··· SUPPLIED RECORDS

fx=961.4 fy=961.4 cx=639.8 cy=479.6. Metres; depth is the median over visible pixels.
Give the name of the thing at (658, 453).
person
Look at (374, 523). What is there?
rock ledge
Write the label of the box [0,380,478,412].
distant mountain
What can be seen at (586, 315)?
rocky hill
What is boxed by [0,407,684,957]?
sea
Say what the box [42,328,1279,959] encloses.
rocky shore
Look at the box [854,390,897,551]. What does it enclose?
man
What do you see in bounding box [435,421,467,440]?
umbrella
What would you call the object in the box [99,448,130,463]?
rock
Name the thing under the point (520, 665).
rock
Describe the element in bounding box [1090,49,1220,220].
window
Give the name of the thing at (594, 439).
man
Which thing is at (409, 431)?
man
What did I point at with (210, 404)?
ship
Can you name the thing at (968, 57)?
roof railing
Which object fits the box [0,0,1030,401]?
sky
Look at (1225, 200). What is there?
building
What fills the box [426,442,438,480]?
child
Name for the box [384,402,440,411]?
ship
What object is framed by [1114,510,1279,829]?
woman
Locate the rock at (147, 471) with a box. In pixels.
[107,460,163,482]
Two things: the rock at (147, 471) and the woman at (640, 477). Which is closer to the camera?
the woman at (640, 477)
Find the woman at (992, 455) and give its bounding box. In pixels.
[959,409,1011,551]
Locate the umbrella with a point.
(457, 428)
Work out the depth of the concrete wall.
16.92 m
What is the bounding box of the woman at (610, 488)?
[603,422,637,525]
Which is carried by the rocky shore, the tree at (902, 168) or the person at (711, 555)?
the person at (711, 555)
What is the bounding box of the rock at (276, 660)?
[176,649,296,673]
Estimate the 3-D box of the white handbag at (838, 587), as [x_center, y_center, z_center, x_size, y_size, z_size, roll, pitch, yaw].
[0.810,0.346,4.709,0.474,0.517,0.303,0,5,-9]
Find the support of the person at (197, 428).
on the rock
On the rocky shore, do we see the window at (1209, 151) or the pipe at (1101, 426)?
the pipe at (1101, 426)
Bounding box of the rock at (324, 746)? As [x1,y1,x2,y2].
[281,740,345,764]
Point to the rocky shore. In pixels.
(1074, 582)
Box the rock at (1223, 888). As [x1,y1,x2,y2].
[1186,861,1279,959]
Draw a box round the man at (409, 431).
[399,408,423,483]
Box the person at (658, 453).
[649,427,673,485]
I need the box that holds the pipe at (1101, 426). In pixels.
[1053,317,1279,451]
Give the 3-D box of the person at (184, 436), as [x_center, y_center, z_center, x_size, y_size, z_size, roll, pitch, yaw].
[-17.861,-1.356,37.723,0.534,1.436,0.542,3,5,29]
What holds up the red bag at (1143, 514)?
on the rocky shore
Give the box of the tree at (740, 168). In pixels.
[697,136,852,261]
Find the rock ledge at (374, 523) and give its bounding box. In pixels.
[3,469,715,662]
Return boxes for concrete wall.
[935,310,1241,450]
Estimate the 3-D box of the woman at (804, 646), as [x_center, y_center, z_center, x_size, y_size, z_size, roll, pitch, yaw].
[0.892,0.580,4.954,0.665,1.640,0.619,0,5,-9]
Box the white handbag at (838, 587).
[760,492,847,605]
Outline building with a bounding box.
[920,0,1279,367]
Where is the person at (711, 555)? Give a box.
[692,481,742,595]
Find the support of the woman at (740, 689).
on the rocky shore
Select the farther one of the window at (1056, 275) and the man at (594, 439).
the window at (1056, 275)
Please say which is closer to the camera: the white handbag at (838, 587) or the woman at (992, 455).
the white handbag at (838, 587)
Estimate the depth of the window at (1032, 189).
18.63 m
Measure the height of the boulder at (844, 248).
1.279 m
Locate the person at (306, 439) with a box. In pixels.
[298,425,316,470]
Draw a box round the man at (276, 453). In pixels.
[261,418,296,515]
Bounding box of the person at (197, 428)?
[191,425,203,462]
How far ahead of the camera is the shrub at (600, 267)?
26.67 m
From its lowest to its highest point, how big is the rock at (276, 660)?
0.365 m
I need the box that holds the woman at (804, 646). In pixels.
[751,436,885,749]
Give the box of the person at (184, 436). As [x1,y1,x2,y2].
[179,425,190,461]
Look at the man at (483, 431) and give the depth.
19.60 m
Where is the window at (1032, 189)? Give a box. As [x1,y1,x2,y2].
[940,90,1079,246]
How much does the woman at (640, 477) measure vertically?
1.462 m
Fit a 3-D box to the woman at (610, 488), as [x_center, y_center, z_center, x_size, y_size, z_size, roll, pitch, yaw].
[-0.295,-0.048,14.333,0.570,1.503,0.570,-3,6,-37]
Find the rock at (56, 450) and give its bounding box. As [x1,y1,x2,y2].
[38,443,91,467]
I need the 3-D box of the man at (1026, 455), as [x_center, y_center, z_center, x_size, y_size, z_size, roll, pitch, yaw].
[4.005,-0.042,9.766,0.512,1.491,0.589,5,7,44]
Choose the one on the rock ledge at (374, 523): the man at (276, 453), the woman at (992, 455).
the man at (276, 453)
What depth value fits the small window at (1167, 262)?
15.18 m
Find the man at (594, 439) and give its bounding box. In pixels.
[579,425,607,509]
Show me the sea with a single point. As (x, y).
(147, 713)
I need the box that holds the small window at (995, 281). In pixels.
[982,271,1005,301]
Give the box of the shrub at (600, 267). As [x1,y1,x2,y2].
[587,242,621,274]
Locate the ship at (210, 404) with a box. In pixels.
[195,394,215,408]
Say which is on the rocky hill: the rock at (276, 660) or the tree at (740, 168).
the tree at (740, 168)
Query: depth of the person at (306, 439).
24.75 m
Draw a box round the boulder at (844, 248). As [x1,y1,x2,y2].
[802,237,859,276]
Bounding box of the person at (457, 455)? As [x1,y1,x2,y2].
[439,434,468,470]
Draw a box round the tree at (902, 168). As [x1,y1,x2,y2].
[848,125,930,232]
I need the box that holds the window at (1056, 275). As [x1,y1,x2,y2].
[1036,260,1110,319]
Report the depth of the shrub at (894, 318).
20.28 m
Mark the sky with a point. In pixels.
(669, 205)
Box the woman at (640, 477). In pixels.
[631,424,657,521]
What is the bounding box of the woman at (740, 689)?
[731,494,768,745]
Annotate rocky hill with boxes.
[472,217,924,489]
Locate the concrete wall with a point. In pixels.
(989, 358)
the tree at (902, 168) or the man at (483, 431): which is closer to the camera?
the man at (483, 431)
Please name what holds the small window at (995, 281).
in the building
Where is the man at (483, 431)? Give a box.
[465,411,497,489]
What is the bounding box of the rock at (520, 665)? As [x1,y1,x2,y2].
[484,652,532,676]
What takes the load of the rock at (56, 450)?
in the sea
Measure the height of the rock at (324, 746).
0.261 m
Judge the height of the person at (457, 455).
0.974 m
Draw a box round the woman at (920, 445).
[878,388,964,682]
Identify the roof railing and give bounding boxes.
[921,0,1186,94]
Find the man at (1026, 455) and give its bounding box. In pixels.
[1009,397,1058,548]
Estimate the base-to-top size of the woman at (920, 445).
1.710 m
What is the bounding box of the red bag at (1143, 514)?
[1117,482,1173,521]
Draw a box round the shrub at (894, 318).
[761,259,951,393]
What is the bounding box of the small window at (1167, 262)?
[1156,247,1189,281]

······

Faithfully reproduce all of the records, character for character.

fx=961.4 fy=961.4 cx=639.8 cy=479.6. Metres; depth is the median over visible pixels.
Give the name of the thing at (658, 453).
person
Look at (374, 523). What is there?
rock ledge
Write the label of the box [0,380,478,412].
distant mountain
What can be seen at (586, 315)?
rocky hill
What is boxed by [0,407,684,957]?
sea
Say what the box [42,328,1279,959] encloses.
rocky shore
Look at the box [854,390,897,551]. What does it enclose?
man
What do you see in bounding box [435,421,467,440]?
umbrella
What would you call the object in the box [99,448,130,463]?
rock
Name the thing under the point (520, 665).
rock
Describe the element in bounding box [1090,49,1220,220].
window
Give the name of the thing at (594, 439).
man
Which thing is at (409, 431)?
man
What did I point at with (210, 404)?
ship
Can you name the thing at (968, 57)?
roof railing
Which object fits the box [0,0,1030,401]?
sky
Look at (1225, 200). What is there?
building
What fills the box [426,442,438,480]?
child
Name for the box [384,402,440,411]?
ship
What object is framed by [1114,510,1279,829]?
woman
Locate the rock at (147, 471) with a box. In pixels.
[107,460,163,482]
Two things: the rock at (147, 471) and the woman at (640, 477). Which is closer to the camera?
the woman at (640, 477)
Find the woman at (992, 455) and give its bounding box. In pixels.
[959,409,1011,551]
Locate the umbrella with a point.
(457, 428)
Work out the depth of the concrete wall.
16.92 m
What is the bounding box of the woman at (610, 488)?
[603,422,637,525]
Which is carried by the rocky shore, the tree at (902, 168) or the person at (711, 555)?
the person at (711, 555)
What is the bounding box of the rock at (276, 660)?
[176,649,296,673]
Estimate the 3-D box of the white handbag at (838, 587), as [x_center, y_center, z_center, x_size, y_size, z_size, roll, pitch, yaw].
[0.810,0.346,4.709,0.474,0.517,0.303,0,5,-9]
Find the support of the person at (197, 428).
on the rock
On the rocky shore, do we see the window at (1209, 151) or the pipe at (1101, 426)?
the pipe at (1101, 426)
Bounding box of the rock at (324, 746)? As [x1,y1,x2,y2].
[281,740,345,764]
Point to the rocky shore. In pixels.
(1074, 582)
Box the rock at (1223, 888). As [x1,y1,x2,y2].
[1186,861,1279,959]
Draw a box round the man at (409, 431).
[399,408,423,483]
Box the person at (658, 453).
[649,427,673,485]
I need the box that holds the pipe at (1101, 426). In pixels.
[1053,317,1279,451]
Give the 3-D box of the person at (184, 436), as [x_center, y_center, z_center, x_size, y_size, z_size, roll, pitch, yaw].
[-17.861,-1.356,37.723,0.534,1.436,0.542,3,5,29]
What holds up the red bag at (1143, 514)?
on the rocky shore
Give the box of the tree at (740, 168). In pixels.
[697,136,852,261]
Find the rock ledge at (374, 523) and give its bounding box. In pixels.
[3,469,715,662]
Return boxes for concrete wall.
[935,310,1241,450]
Estimate the 3-D box of the woman at (804, 646), as [x_center, y_center, z_center, x_size, y_size, z_size, roll, pitch, yaw].
[0.892,0.580,4.954,0.665,1.640,0.619,0,5,-9]
Box the white handbag at (838, 587).
[760,492,847,605]
Outline building with a bounding box.
[920,0,1279,367]
Where is the person at (711, 555)? Give a box.
[692,481,742,595]
Find the support of the woman at (740, 689).
on the rocky shore
Select the farther one of the window at (1056, 275) and the man at (594, 439).
the window at (1056, 275)
Please say which is closer to the camera: the white handbag at (838, 587) or the woman at (992, 455).
the white handbag at (838, 587)
Estimate the depth of the window at (1032, 189).
18.63 m
Measure the height of the boulder at (844, 248).
1.279 m
Locate the person at (306, 439) with a box. In pixels.
[298,425,316,470]
Draw a box round the man at (276, 453). In pixels.
[261,418,296,515]
Bounding box of the person at (197, 428)?
[191,425,203,462]
How far ahead of the camera is the shrub at (600, 267)?
26.67 m
From its lowest to its highest point, how big is the rock at (276, 660)?
0.365 m
I need the box that holds the woman at (804, 646). In pixels.
[751,436,885,749]
Give the box of the person at (184, 436). As [x1,y1,x2,y2].
[179,425,190,461]
Look at the man at (483, 431) and give the depth.
19.60 m
Where is the window at (1032, 189)? Give a box. As [x1,y1,x2,y2].
[940,90,1079,246]
How much does the woman at (640, 477) measure vertically?
1.462 m
Fit a 3-D box to the woman at (610, 488), as [x_center, y_center, z_center, x_size, y_size, z_size, roll, pitch, yaw].
[-0.295,-0.048,14.333,0.570,1.503,0.570,-3,6,-37]
Find the rock at (56, 450) and give its bounding box. As [x1,y1,x2,y2].
[38,443,91,467]
I need the 3-D box of the man at (1026, 455), as [x_center, y_center, z_center, x_size, y_size, z_size, roll, pitch, yaw].
[4.005,-0.042,9.766,0.512,1.491,0.589,5,7,44]
Choose the one on the rock ledge at (374, 523): the man at (276, 453), the woman at (992, 455).
the man at (276, 453)
What depth value fits the small window at (1167, 262)?
15.18 m
Find the man at (594, 439) and give its bounding box. In pixels.
[579,425,607,509]
Show me the sea with a single point. As (x, y).
(147, 713)
I need the box that holds the small window at (995, 281). In pixels.
[982,271,1005,301]
Give the box of the shrub at (600, 267). As [x1,y1,x2,y2].
[587,242,621,274]
Locate the ship at (210, 404) with a box. In pixels.
[195,394,215,408]
Say which is on the rocky hill: the rock at (276, 660) or the tree at (740, 168).
the tree at (740, 168)
Query: depth of the person at (306, 439).
24.75 m
Draw a box round the boulder at (844, 248). As [x1,y1,x2,y2].
[802,237,859,276]
Bounding box of the person at (457, 455)? As [x1,y1,x2,y2].
[439,434,468,470]
Draw a box round the tree at (902, 168). As [x1,y1,x2,y2].
[848,125,930,232]
I need the box that holds the window at (1056, 275). As [x1,y1,x2,y2].
[1036,260,1110,319]
Report the depth of the shrub at (894, 318).
20.28 m
Mark the sky with a point. In pixels.
(669, 205)
Box the woman at (640, 477). In pixels.
[631,424,657,521]
What is the bounding box of the woman at (740, 689)?
[731,494,768,745]
Annotate rocky hill with boxes.
[472,217,924,489]
Locate the concrete wall with a point. In pixels.
(989, 358)
the tree at (902, 168) or the man at (483, 431): which is closer to the camera?
the man at (483, 431)
Please name what holds the small window at (995, 281).
in the building
Where is the man at (483, 431)? Give a box.
[465,411,497,489]
What is the bounding box of the rock at (520, 665)? As [x1,y1,x2,y2].
[484,652,532,676]
What takes the load of the rock at (56, 450)?
in the sea
Measure the height of the rock at (324, 746).
0.261 m
Judge the height of the person at (457, 455).
0.974 m
Draw a box round the woman at (920, 445).
[878,388,964,682]
Identify the roof railing and give bounding boxes.
[921,0,1186,94]
Find the man at (1026, 455) and give its bounding box. In pixels.
[1009,397,1058,548]
Estimate the base-to-top size of the woman at (920, 445).
1.710 m
What is the bounding box of the red bag at (1143, 514)?
[1117,482,1173,521]
Draw a box round the shrub at (894, 318).
[761,259,951,393]
What is the bounding box of the small window at (1167, 262)?
[1156,247,1189,281]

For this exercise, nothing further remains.